Provided passage >>
————————

Sign in to follow this  
  • entries
  • comments
  • views

Efficient texture loading on iOS (and other mobile) devices

Sign in to follow this  


While working on our current game title on mobile platforms I ran into the need for extremely efficient texture loading. Now that I have some free time I figured I would write an article on the most efficient way of loading texture data on iOS/Android devices that are using a PowerVR chip.

What problem does this solve?
The main reason was a need for streaming textures during gameplay due to memory limitations. This could be due to having a complex 3d world and needing to stream objects into the level, or in our case it was having to stream a lot of textures for use in 2d rendering (we pre-render our world, objects, and character animations to texture atlases and UV them to billboards to achieve high quality visuals, lighting, and complex environments/characters).

If your issue is needing some milliseconds back, loading textures on the fly in a 3d world the problem is much less pronounced as you would be using compressed PVR textures, but there is still a great performance benefit to this method.

————————

Exercises >>
A. Please repeat the texture-loading article word for word, everything from "The main reason" down to "and complex environments/characters).".
B. List each thing that the texture-loading article says the team pre-renders to texture atlases.
The data after this point has nothing to do with the texture-loading article.

Source material >>

————————

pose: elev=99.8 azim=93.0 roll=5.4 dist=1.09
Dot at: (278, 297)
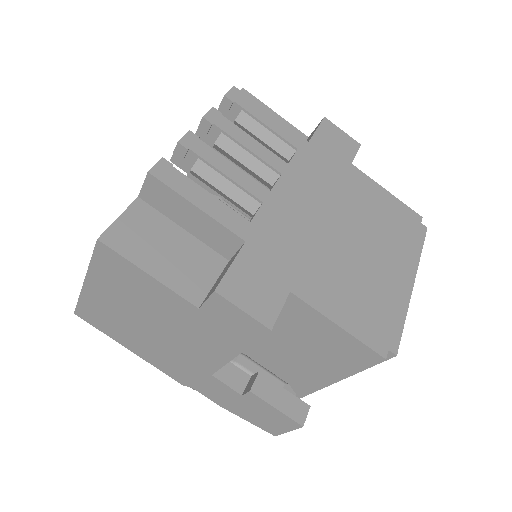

————————

Full solutions >>
A.
The main reason was a need for streaming textures during gameplay due to memory limitations. This could be due to having a complex 3d world and needing to stream objects into the level, or in our case it was having to stream a lot of textures for use in 2d rendering (we pre-render our world, objects, and character animations to texture atlases and UV them to billboards to achieve high quality visuals, lighting, and complex environments/characters).

B.
- World
- Objects
- Character animations